§ **Records for this task**:
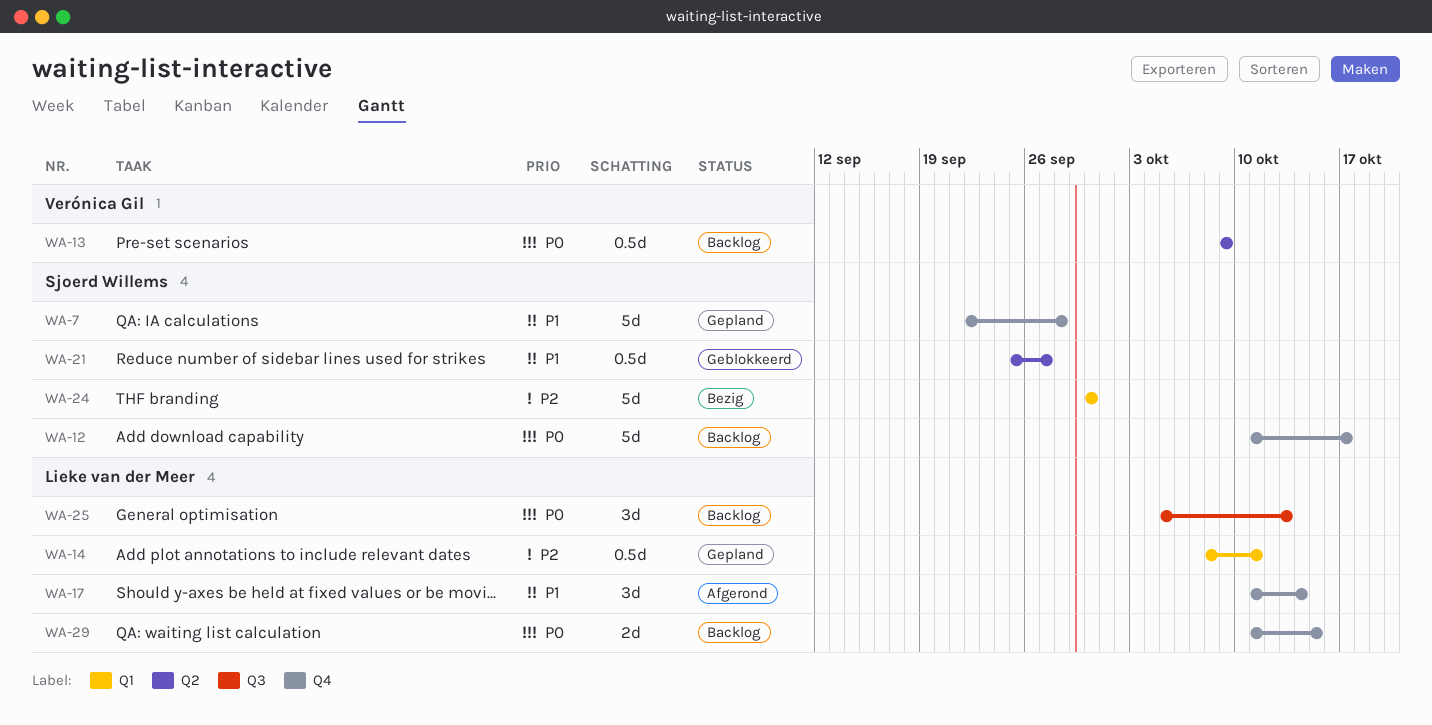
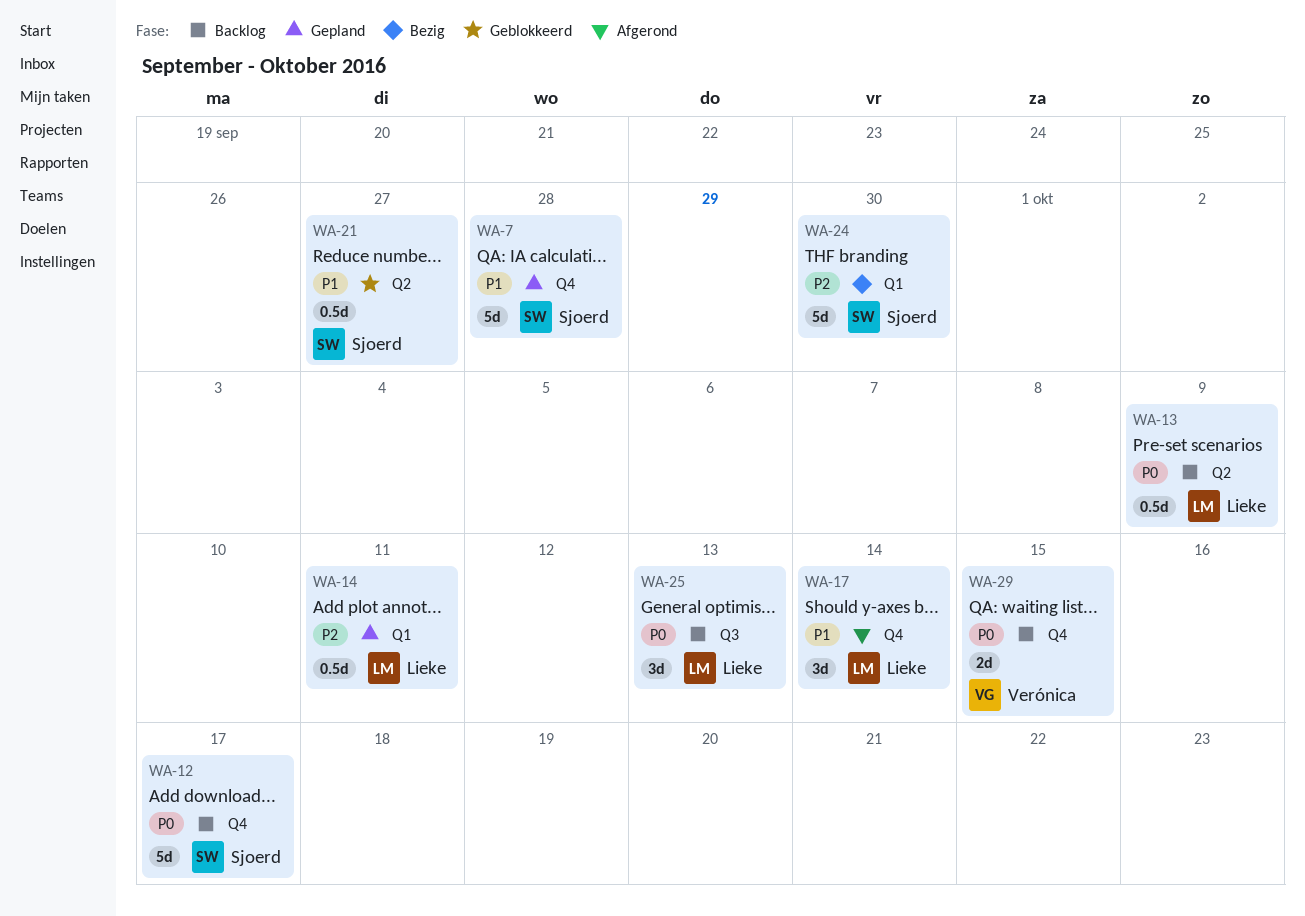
WA-13, owner: Verónica Gil -> Lieke van der Meer
WA-29, owner: Lieke van der Meer -> Verónica Gil

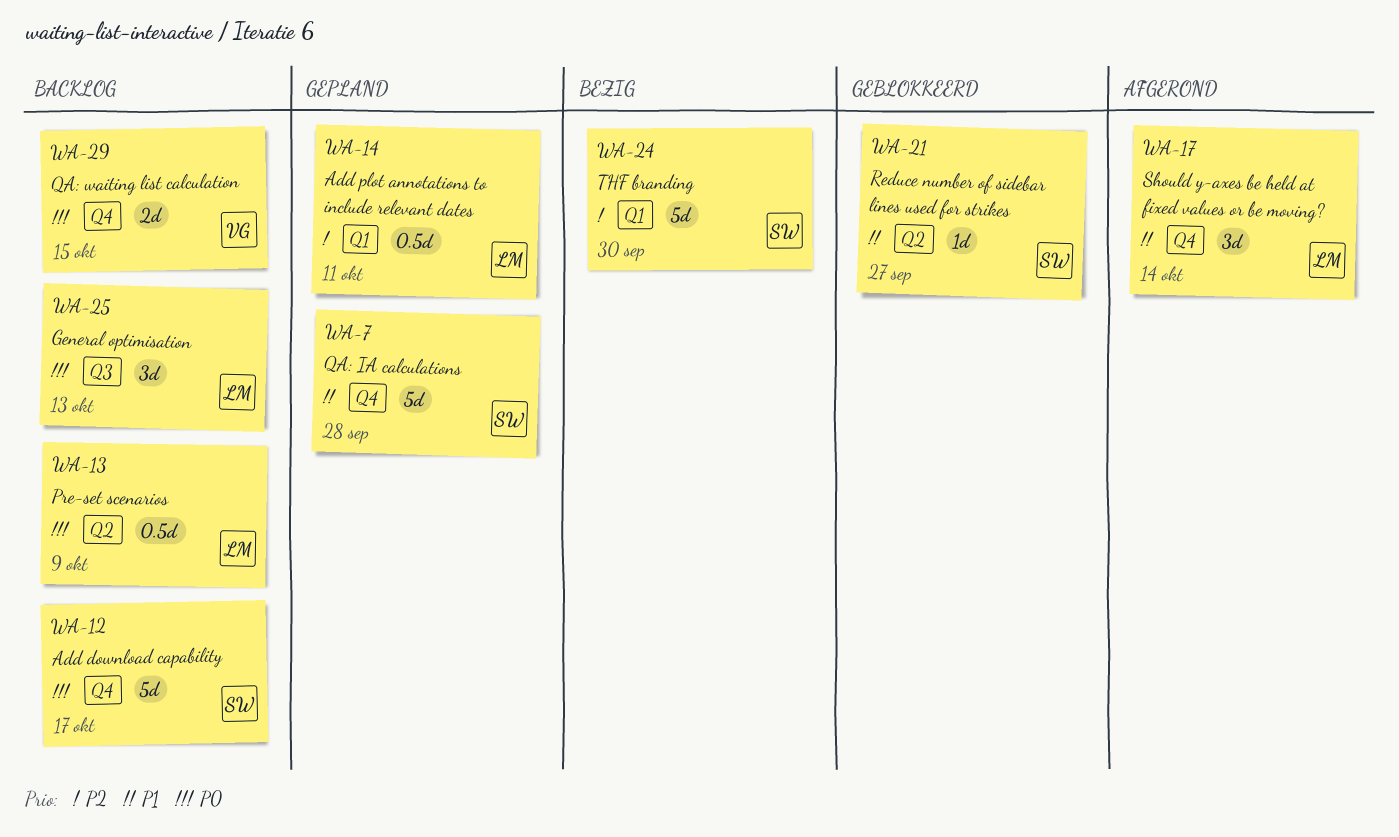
WA-21, estimate: 0.5d -> 1d

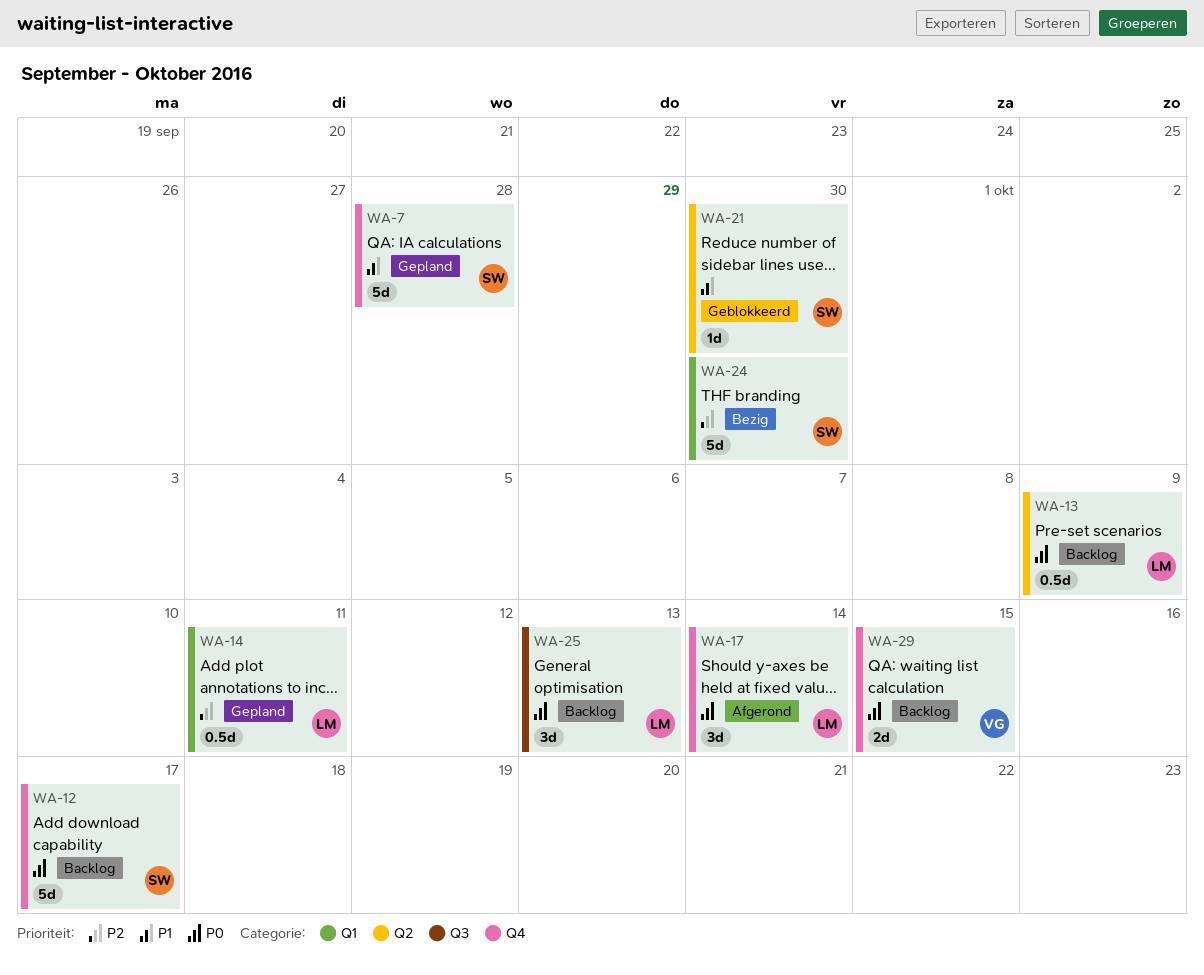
WA-17, priority: P1 -> P0
WA-21, due: Sep 27 -> Sep 30

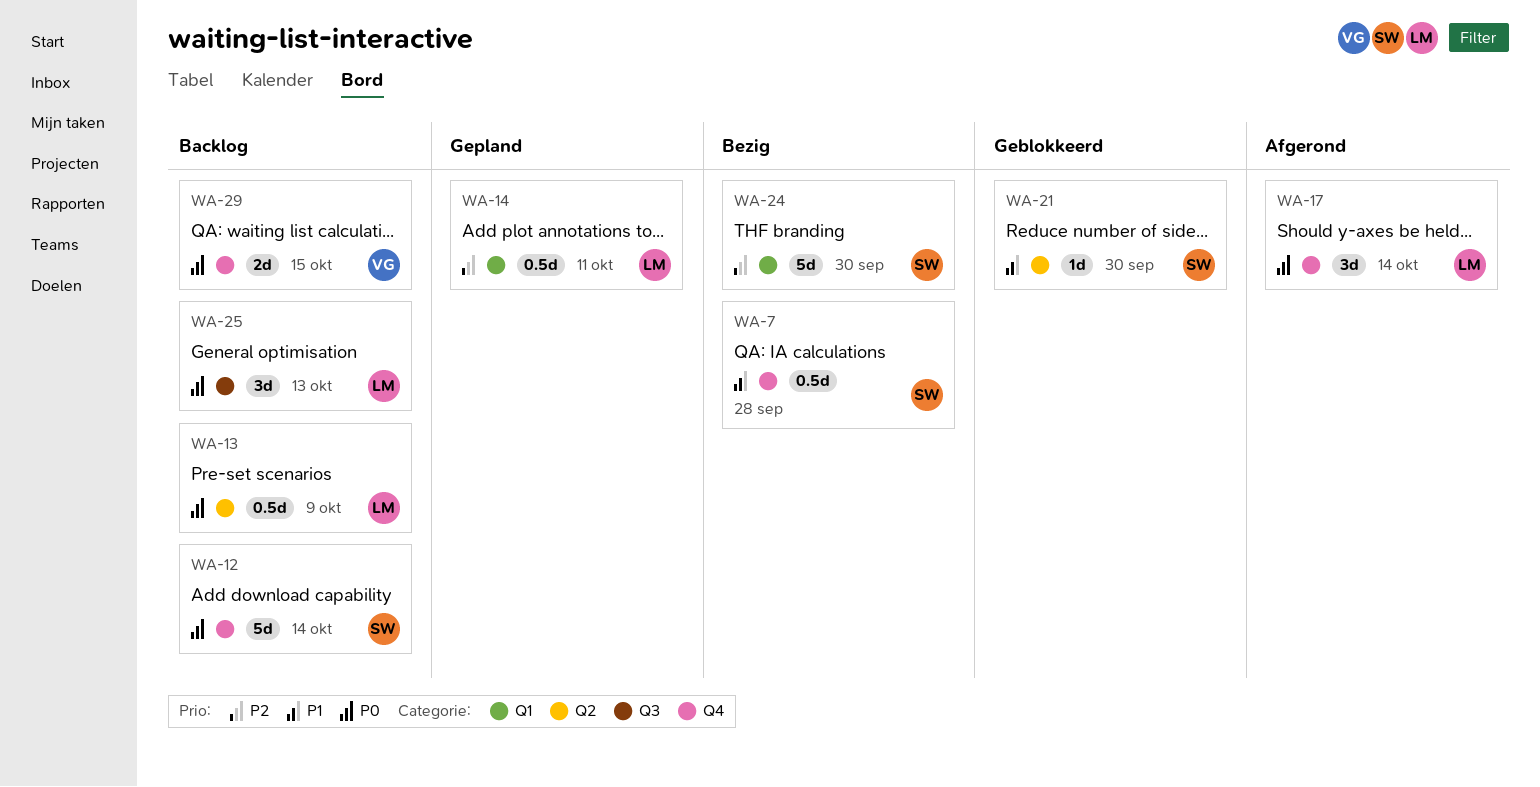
WA-7, status: Gepland -> Bezig
WA-7, estimate: 5d -> 0.5d
WA-12, due: Oct 17 -> Oct 14

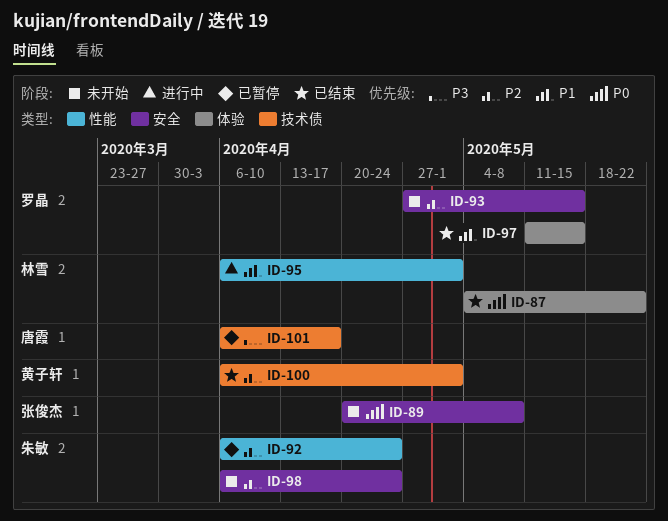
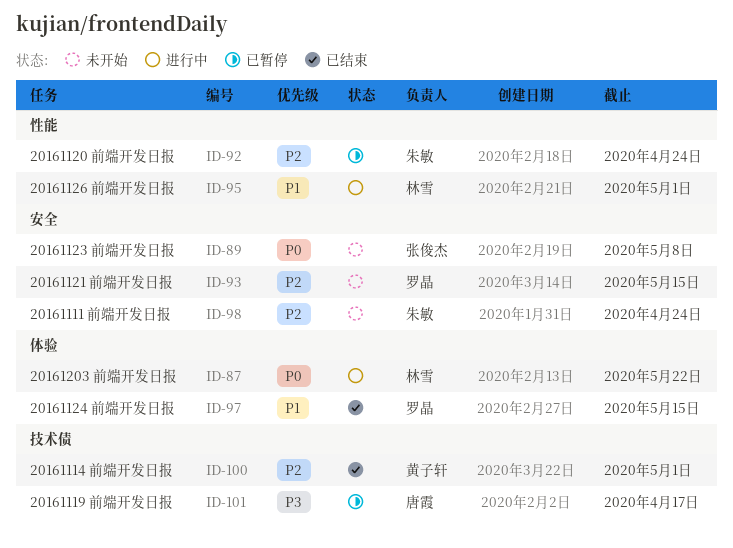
ID-87, status: 已结束 -> 进行中

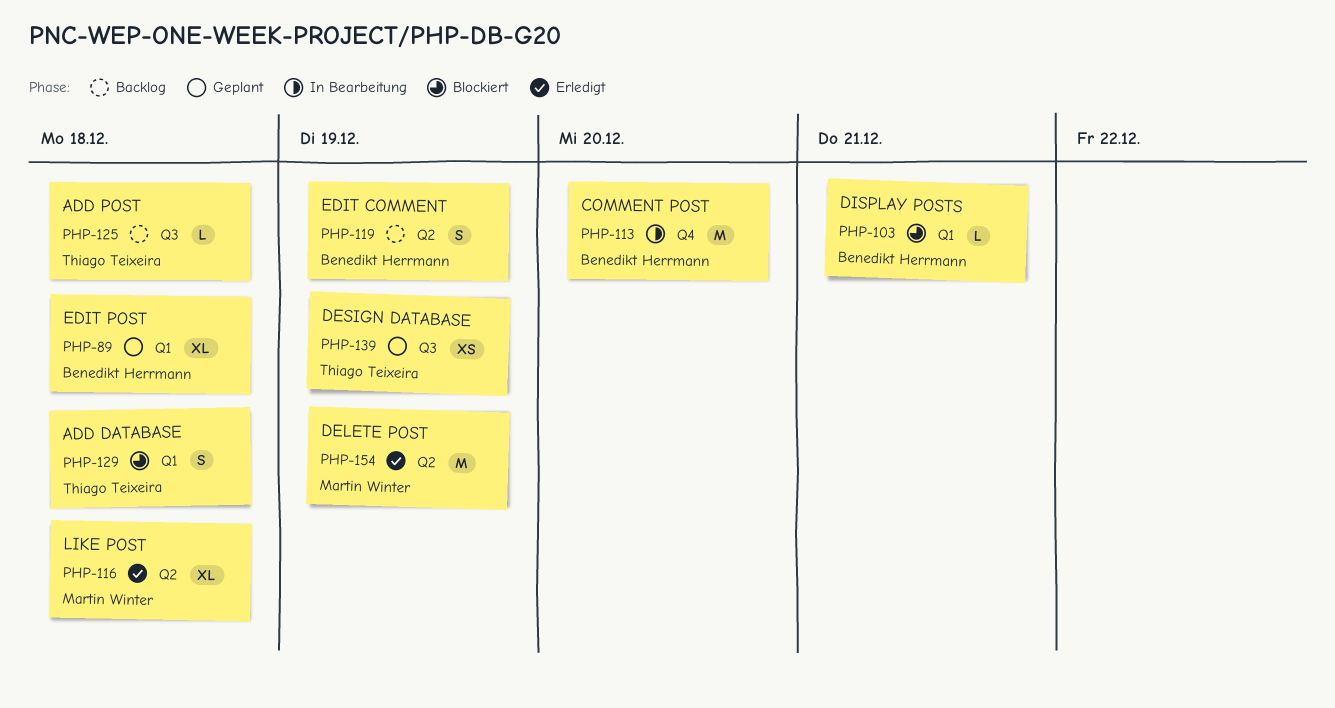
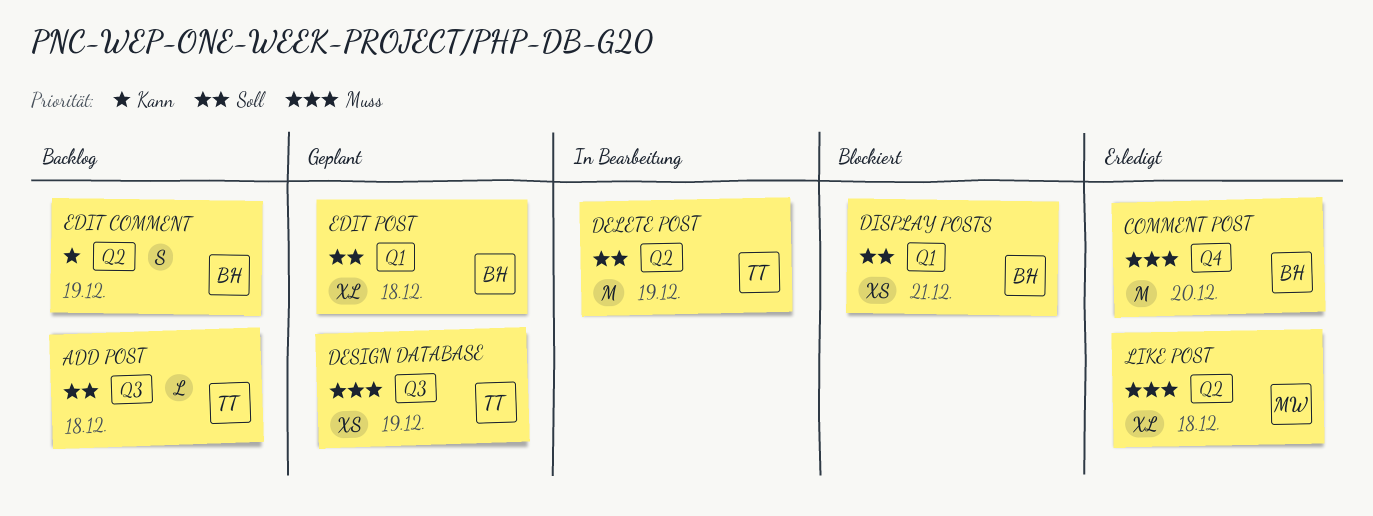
ADD DATABASE: present -> none
COMMENT POST, status: In Bearbeitung -> Erledigt
DELETE POST, status: Erledigt -> In Bearbeitung
DELETE POST, owner: Martin Winter -> Thiago Teixeira
DISPLAY POSTS, estimate: L -> XS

§ **Exercise**:
Output exactly, and only, the lines running from the line containing "WA-12, due: Oct 17 -> Oct 14" to the last line of the entries above, omitting the pictures.

§ **Your response**:
WA-12, due: Oct 17 -> Oct 14

ID-87, status: 已结束 -> 进行中

ADD DATABASE: present -> none
COMMENT POST, status: In Bearbeitung -> Erledigt
DELETE POST, status: Erledigt -> In Bearbeitung
DELETE POST, owner: Martin Winter -> Thiago Teixeira
DISPLAY POSTS, estimate: L -> XS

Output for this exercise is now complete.